_SUPPLIED PASSAGE_.
Scott's bill would establish a minimum wage that would correspond with inflation. His preliminary goal is $8.25, which for a full-time employee would be about $2,000 more per year. 

“That’s enough to put some food on the table," Scott said.

Albertson worked at AnMed before starting this position two months ago making $10.15 an hour, but she was only part time and didn't get enough hours to make ends meet then either. She took the yearlong position with the service organization because the career she wants is in the same field and requires at least a year of experience while she works on her degree.

Jennifer Albertson of Sandy Springs, with a husband and child, manages minimum wage income in the Anderson-Greenville area in which the living wage for her would need to be $22.

Albertson originally planned to work part-time at AnMed in addition to her full-time job, but she couldn't make it work with AnMed and the program she's in requires her to work different after-hours events.

She finds it ironic that her job is to "help people become self-sufficient," but she can't take care of her family. She spends $360 each month on childcare plus money for her daughter's food while there and $400 for her car payment and insurance.

She depends on food pantries and her family for food each month. She's happy with how well her daughter is doing at her current daycare, so she's willing to spend the $360 each month.

It is a political decision

Curtis Simon, an economics researcher and professor at Clemson, and other economists say the decision about whether or not to raise the minimum wage is more of a political one more than economic one.

He said raising the minimum wage is a matter of supply and demand, meaning fewer jobs are available when the minimum wage is higher, but he also admits it's not always that straightforward.

"It's always been a political question, always will be," he said. "It's hard to write an economic model that say, 'This is what we should do.' That's not the world we're living in. We're living in a world with people and governments."

SC House bill

Rep. Kambrell Garvin's House bill would increase the state minimum wage to $10.10 over a three-year period.

_PROBLEM TO SOLVE_.
Please extend the minimum wage article above, starting right after its last sentence on Rep. Kambrell Garvin's House bill.

_STORED DATA_.
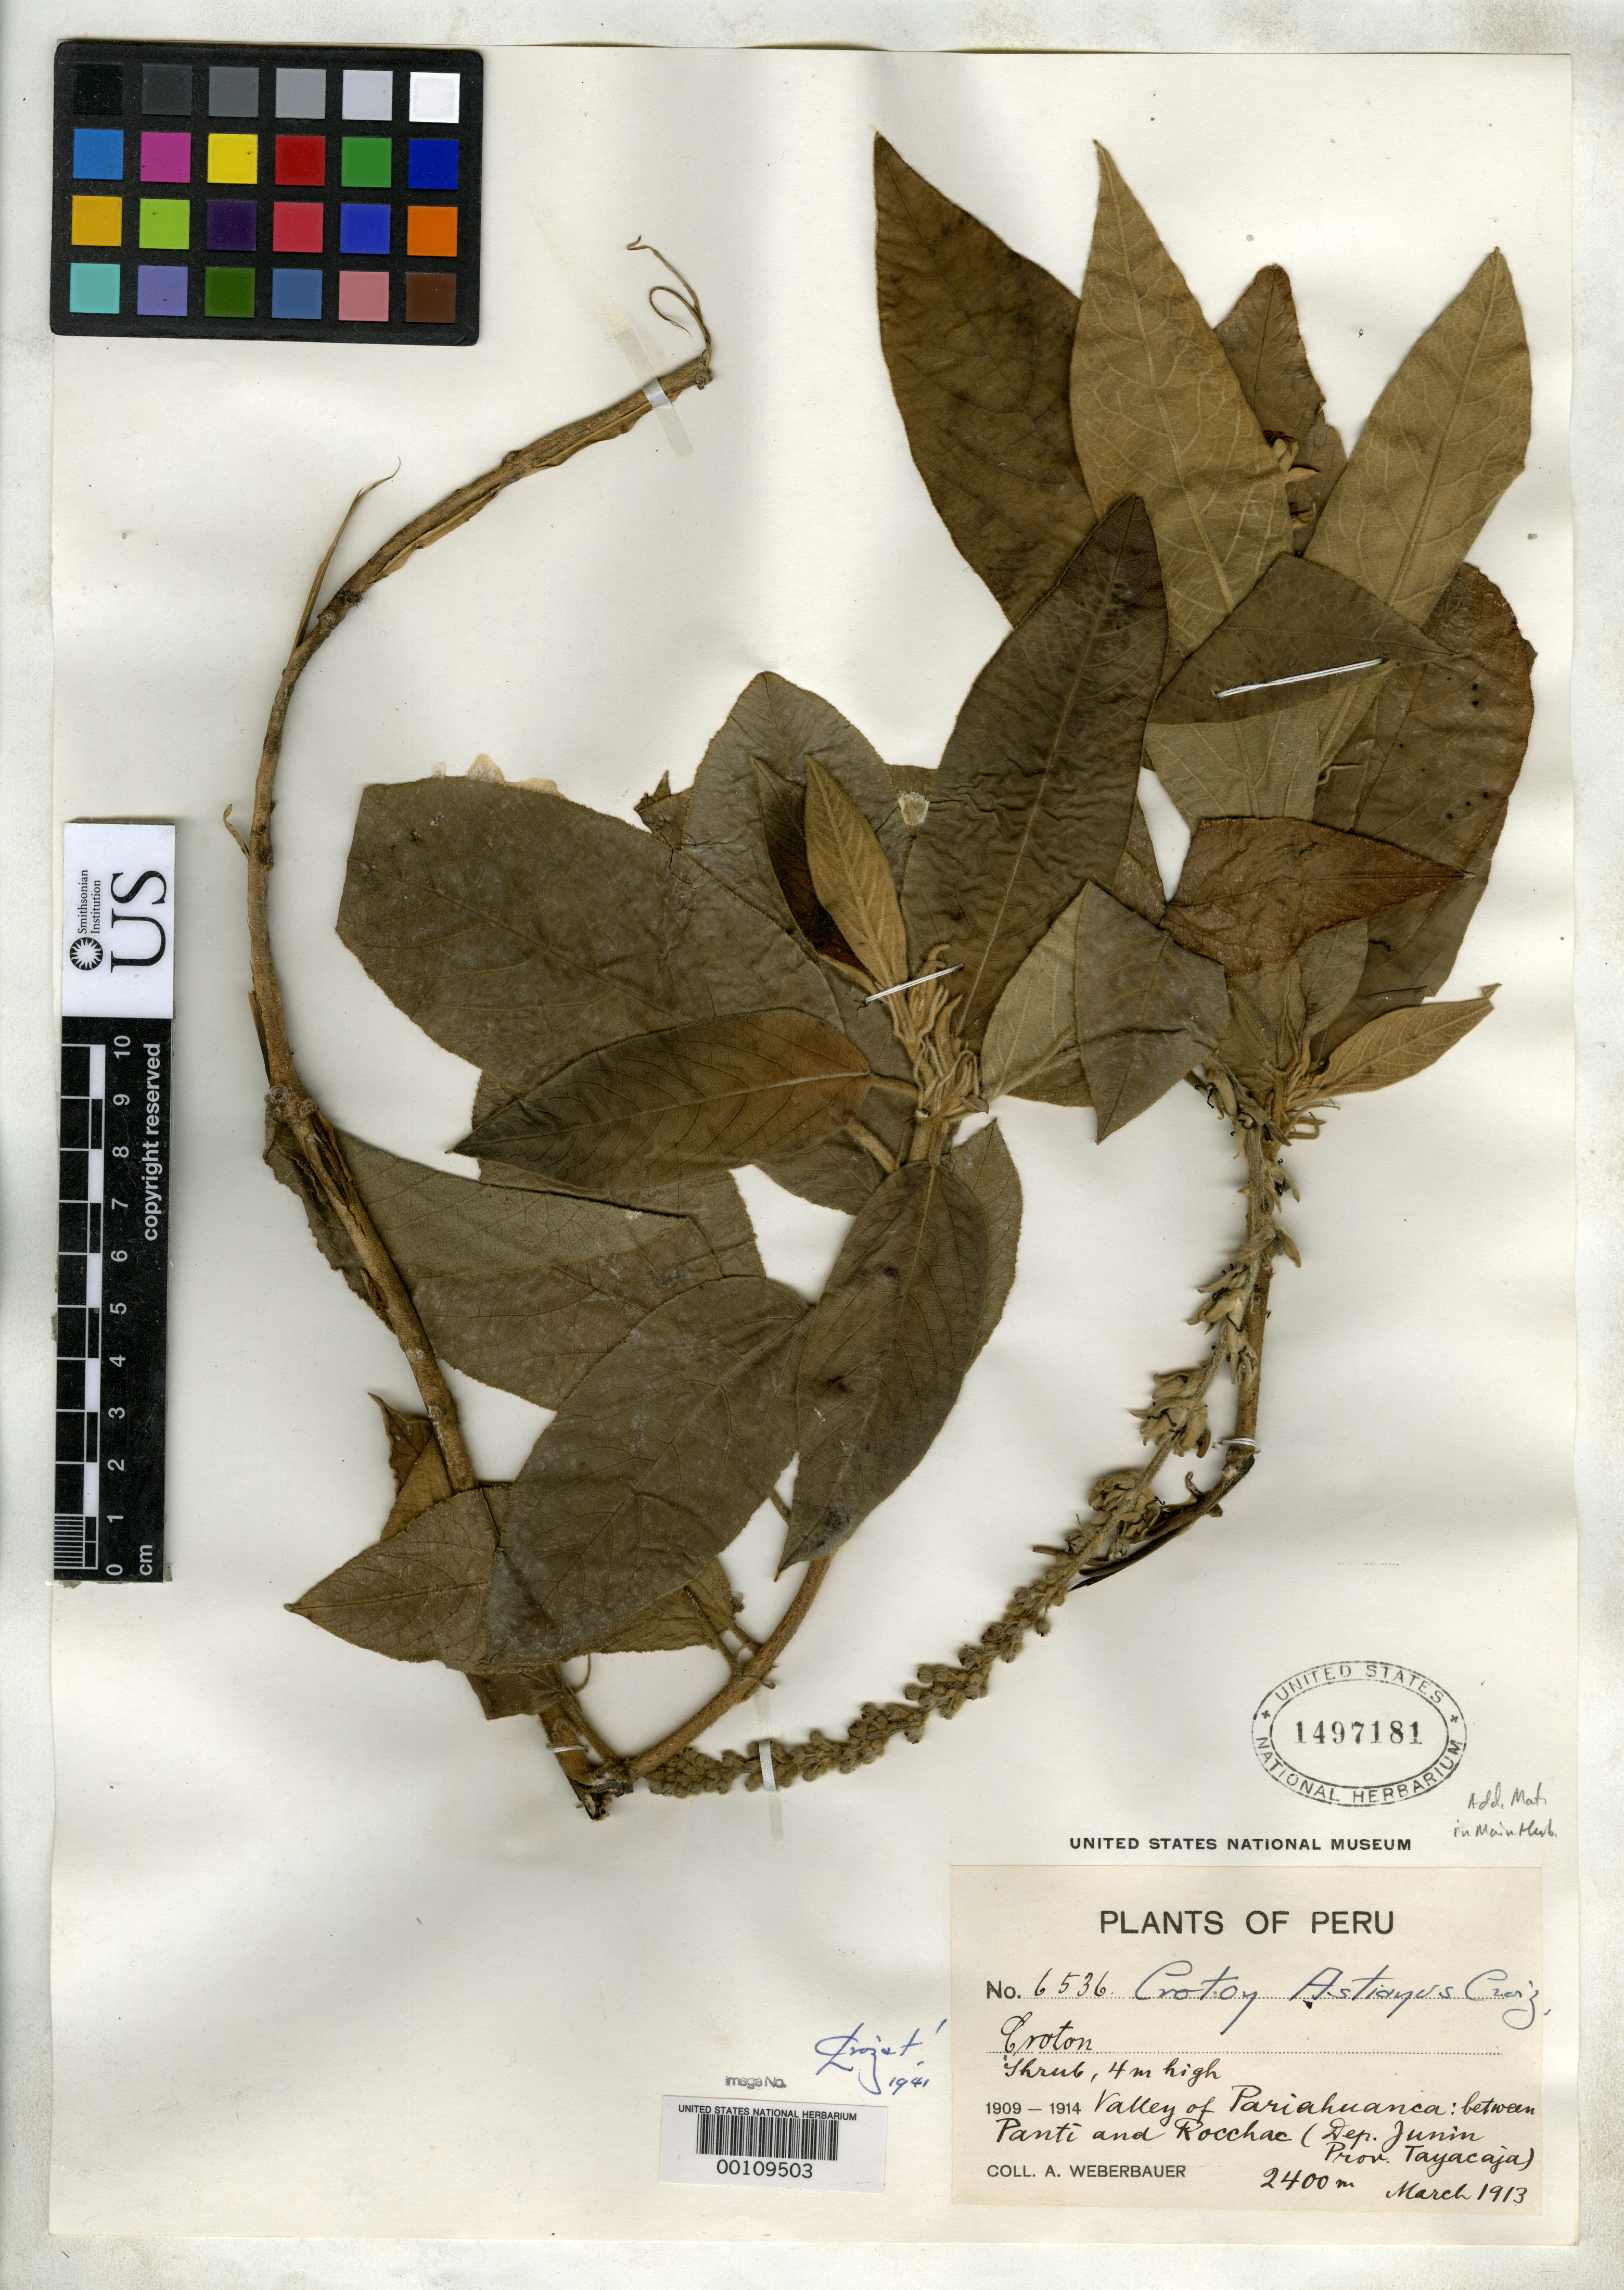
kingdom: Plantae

==

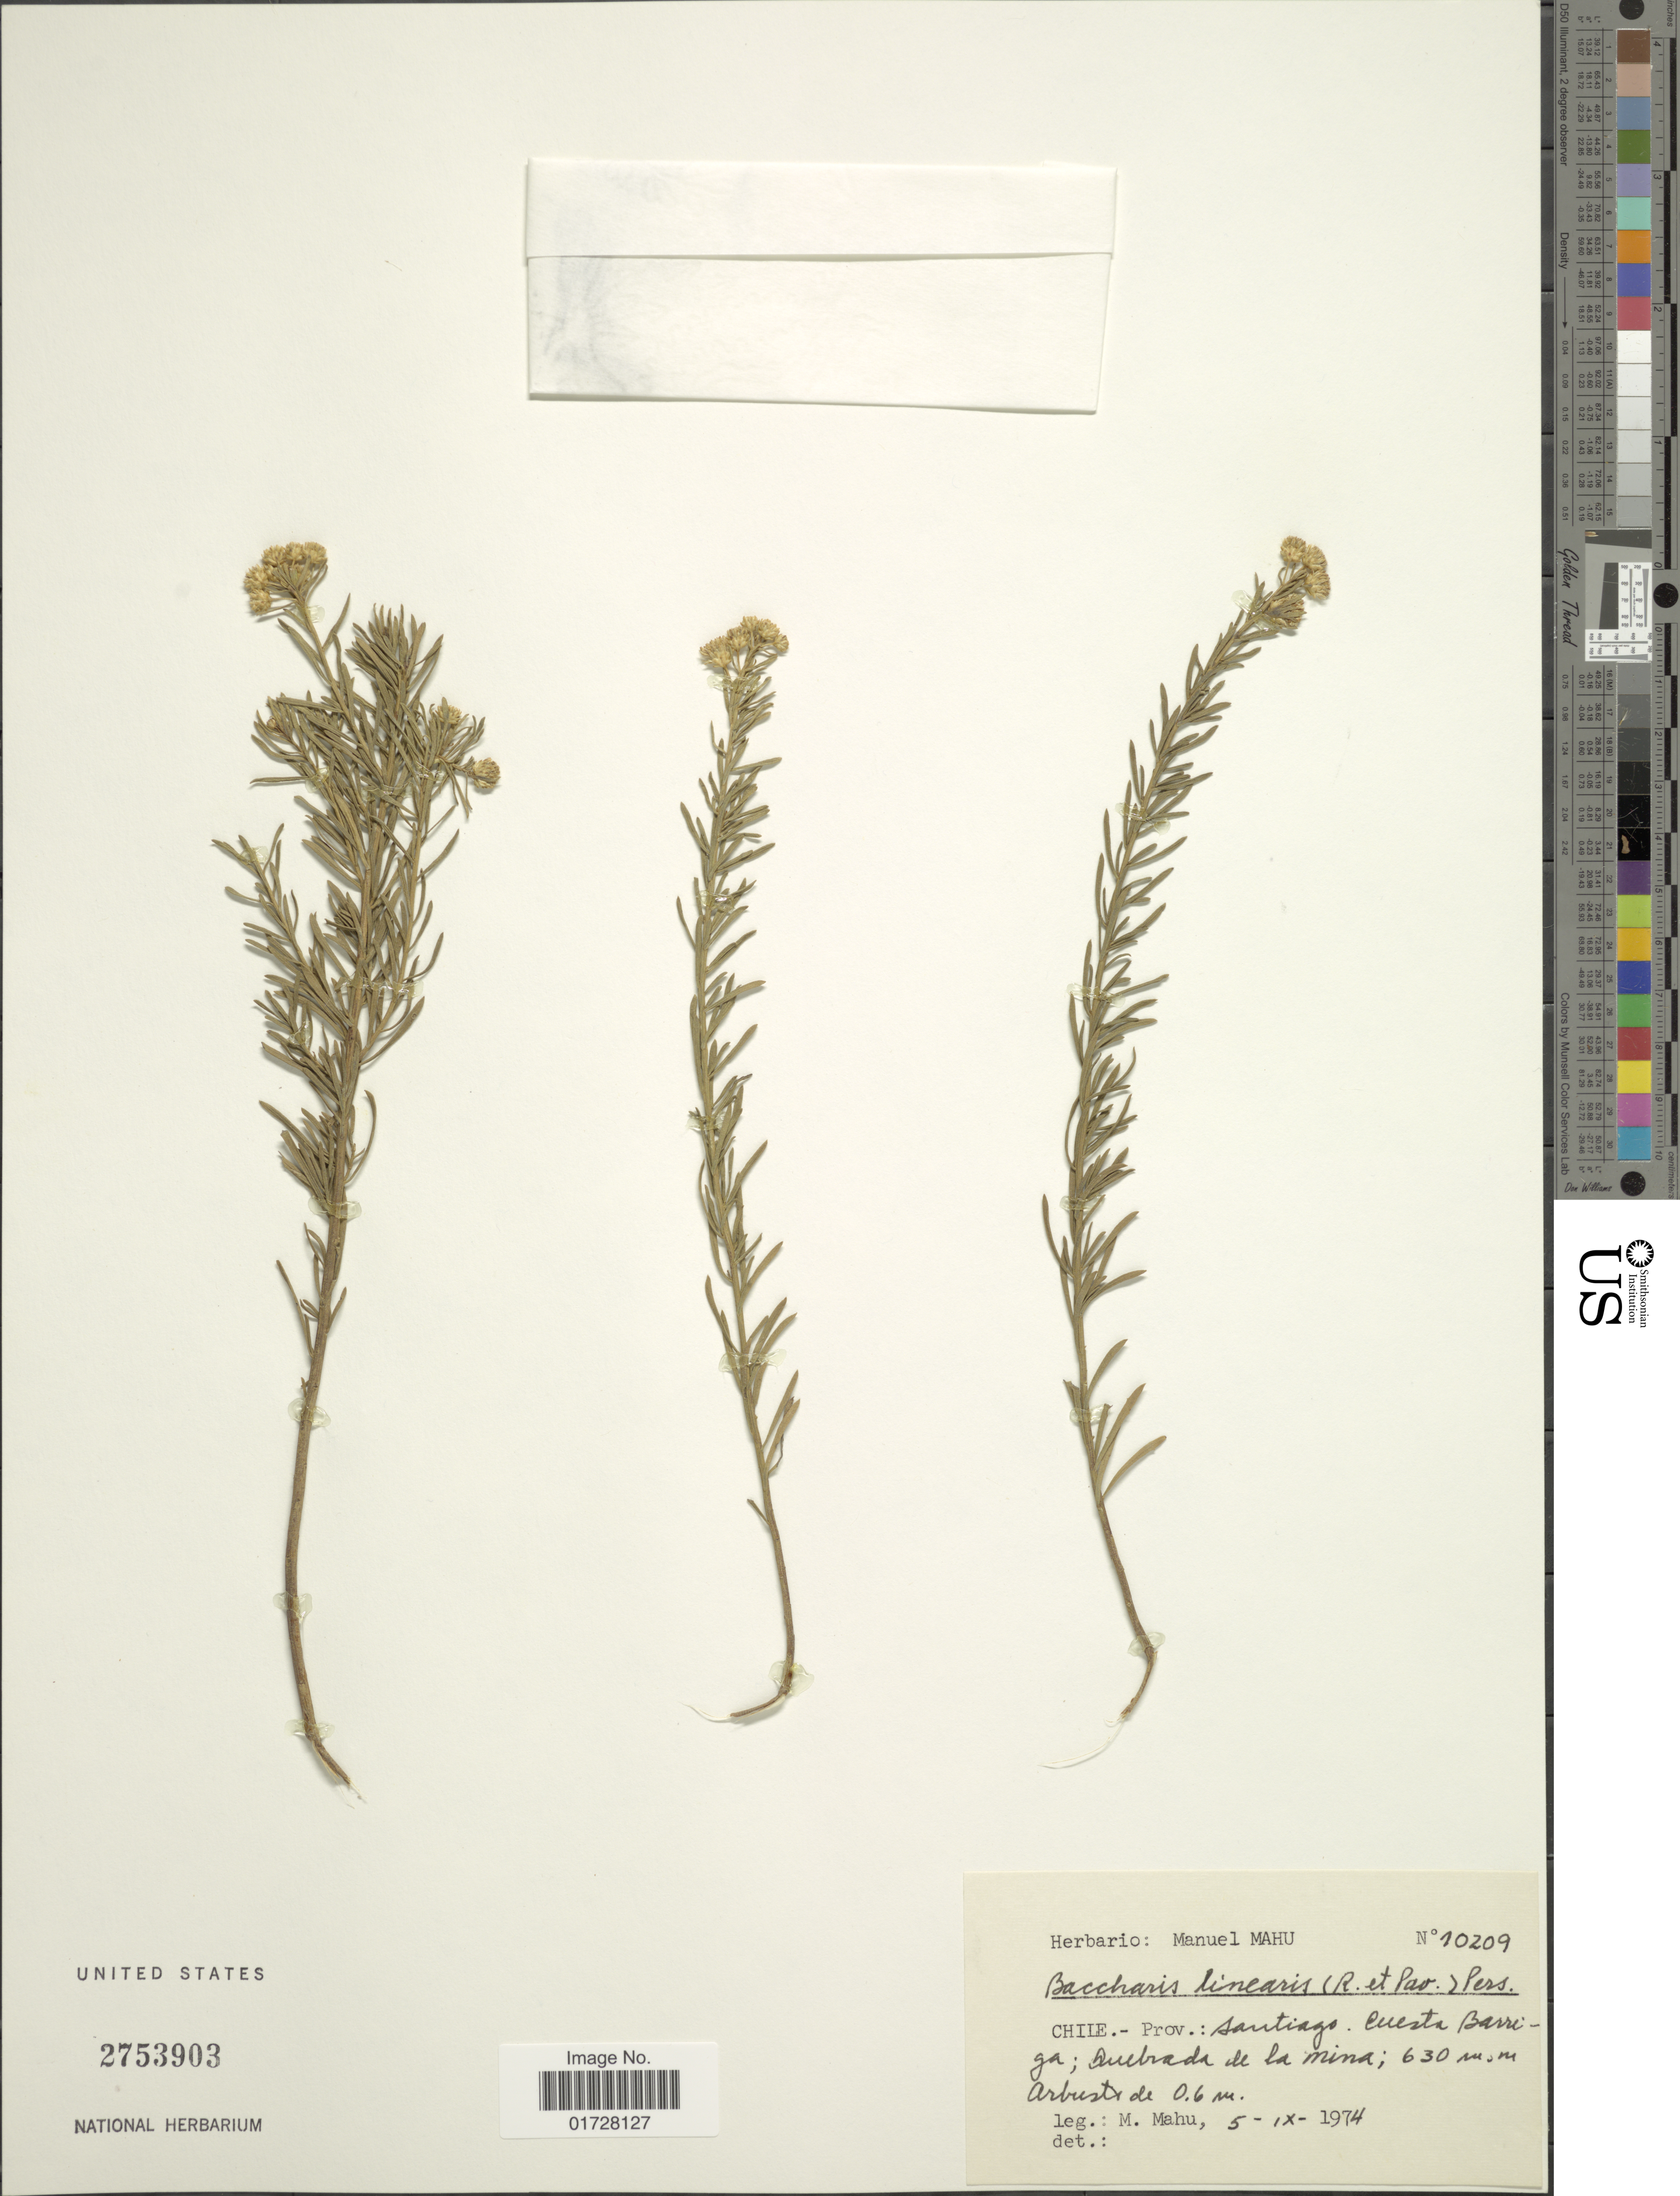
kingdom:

_RESPONSE_.
"I recognize that $7.25, our federal minimum wage, is insufficient for anybody to survive off of," Garvin said. He said $10.10 is "a good starting point."

"Am I under any illusion that a family can live off of $10.10 per hour? No, but I also think that's a better place to be than $7.25, which is where's that now."

Garvin also believes $10.10 would be a compromise that avoids having a harmful effect to the total number of jobs within the state.

Is the need for minimum wage exaggerated?

Patrick Warren, associate professor of economics at Clemson, said the conversation about minimum wage may be over-exaggerated because only about 4 percent of South Carolinians are working at or below minimum wage.  

“We talk a lot about it because that’s a policy that’s easy to understand. And we care about those people because they’re close to the poverty line, but it’s not that big of a section.”

Albertson said if she were to get the extra $1.35 raise to minimum wage, that $216 a month would mean she could afford housing, but a raise to the living wage would make her life much easier.

"In the '90s, one single person probably could live off of $7.25, but nowadays that's just not possible," she said. "Everything has inflated, so if you look at that, then you look at the minimum wage, why hasn't that increased? If everything else is increasing, why can't they increase something that causes a whole lot more people to become self-sufficient?"

Albertson lives with her mother-in-law and can't afford to pay the $100 she's supposed to each month. Her husband has a developmental disorder and is unemployed.

"I'm the type of person that doesn't really want to get help from other places, like having to apply for food stamps or TANF and things like that," she said. "Like now, I'm in the process of applying for Section 8 because I can't pay for my own housing. I live with my mother-in-law, but that's not going to be forever. I'm not even paying her anymore, so she's losing money, which makes it more stressful in the house for everyone."

A year from now, when her contract position is over, she hopes to have a full-time role helping at-risk people get into permanent housing, working toward her goal of being the director of a transitional housing program, but she's focused on self-sufficiency.

"I would like to be a role model for my daughter. I wouldn't want her to be in the same situation as me when she gets older."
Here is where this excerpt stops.